**GIVEN RECORDS:**

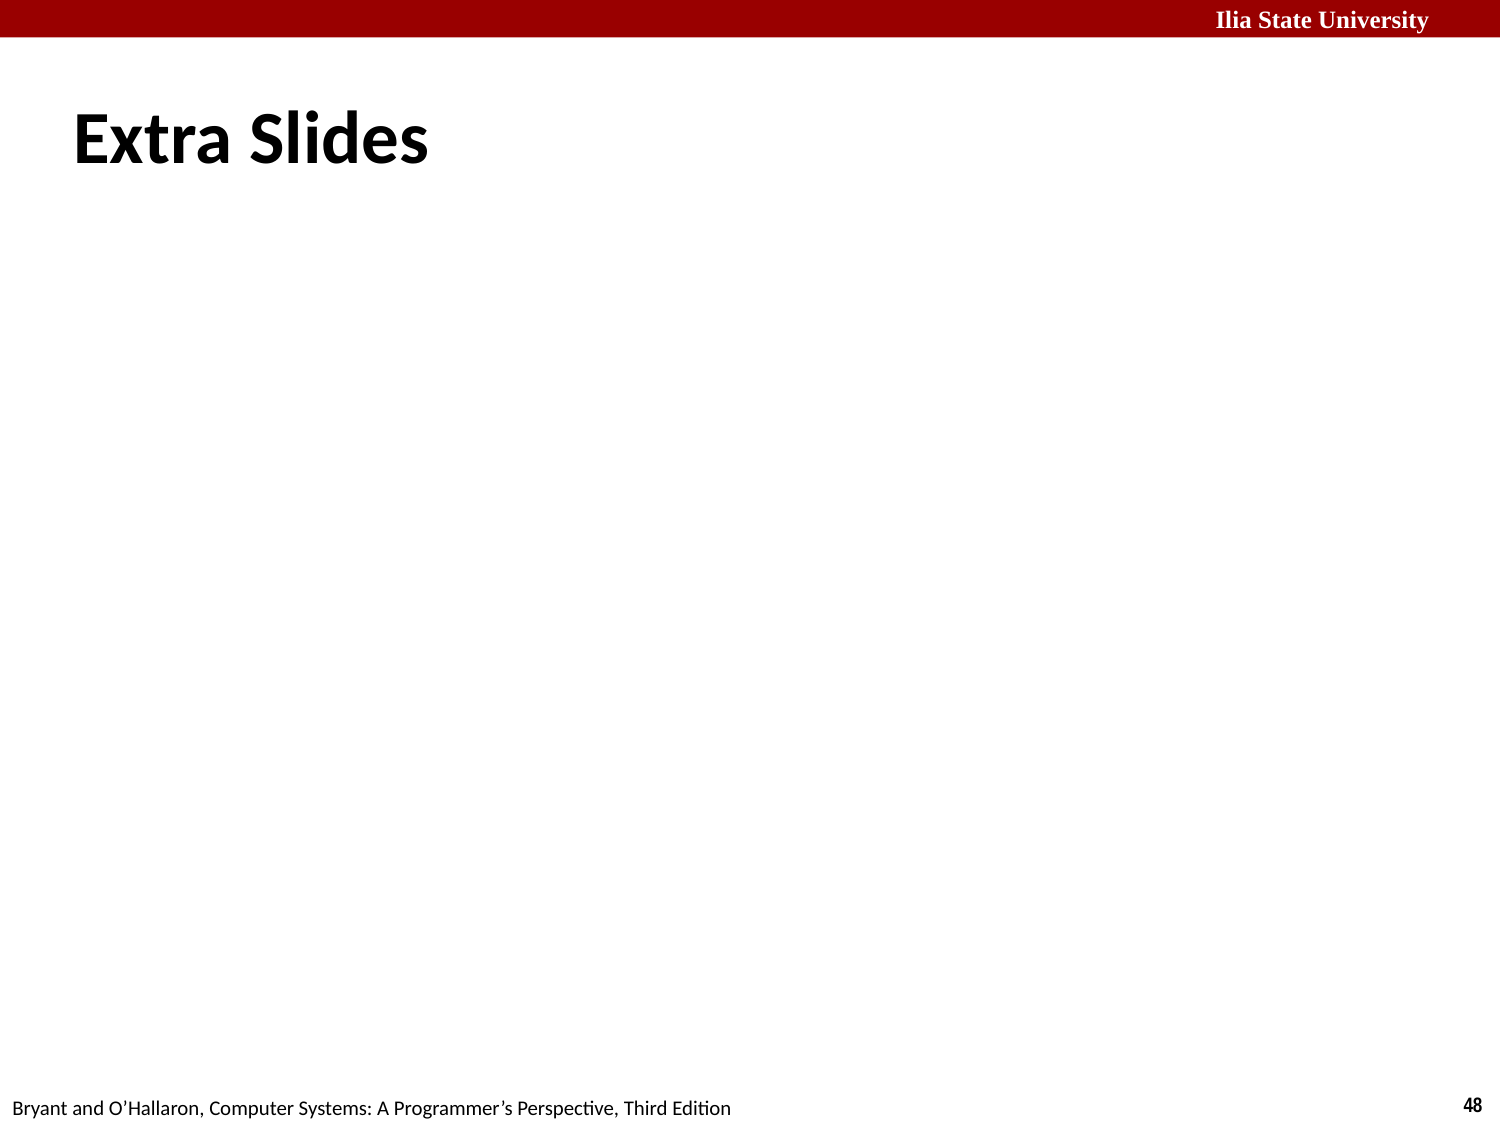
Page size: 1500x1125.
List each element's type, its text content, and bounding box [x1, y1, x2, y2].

title Extra Slides [58, 71, 1304, 197]
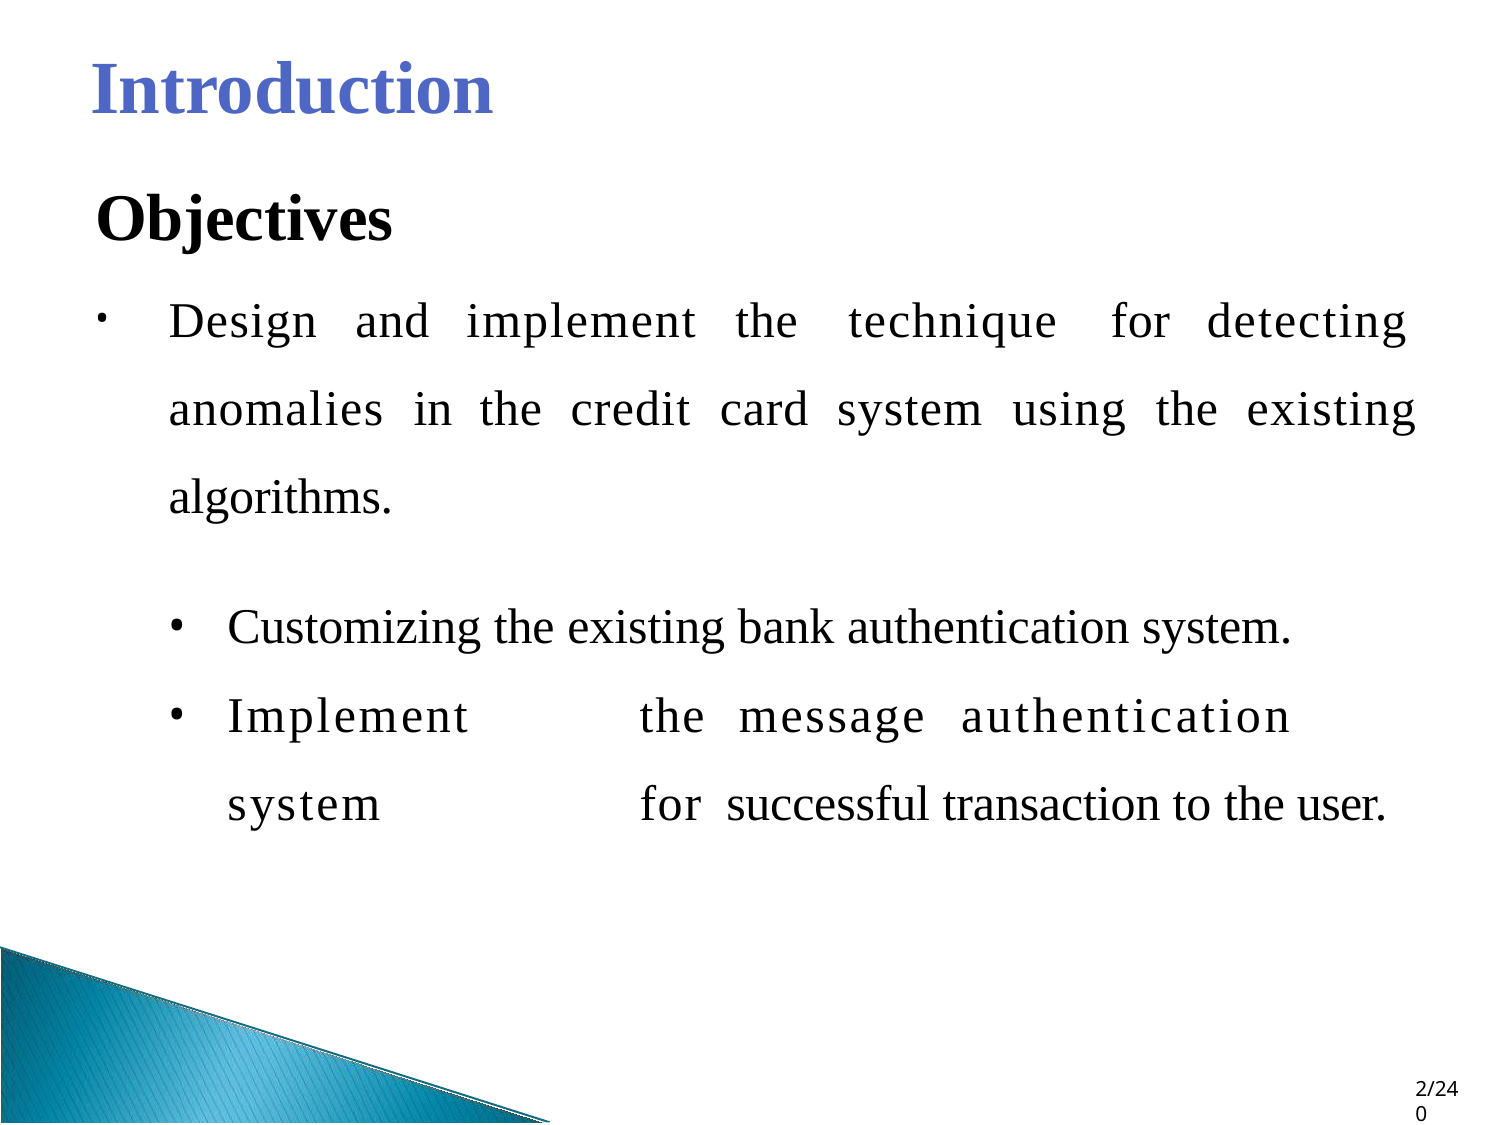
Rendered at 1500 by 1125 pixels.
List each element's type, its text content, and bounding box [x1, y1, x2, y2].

text_box 2/240 [1413, 1074, 1466, 1125]
title Introduction [87, 36, 500, 227]
text_box Objectives Design and implement the technique for detecting anomalies in the credit card system using the existing algorithms. Customizing the existing bank authentication system. Implement the message authentication system for successful transaction to the user. [92, 126, 1447, 831]
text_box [0, 946, 551, 1123]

**WORK ORDER:** Without copying any images, transcribe the records exactly as they stand.

**ANSWER SECTION:**
Page size: 1500x1125.
List each element's type, its text content, and bounding box [x1, y1, x2, y2].

title Extra Slides [58, 71, 1304, 197]
Rendered at 1500 by 1125 pixels.
List each element's type, its text content, and bounding box [x1, y1, x2, y2].

text_box 2/240 [1413, 1074, 1466, 1125]
title Introduction [87, 36, 500, 227]
text_box Objectives Design and implement the technique for detecting anomalies in the credit card system using the existing algorithms. Customizing the existing bank authentication system. Implement the message authentication system for successful transaction to the user. [92, 126, 1447, 831]
text_box [0, 946, 551, 1123]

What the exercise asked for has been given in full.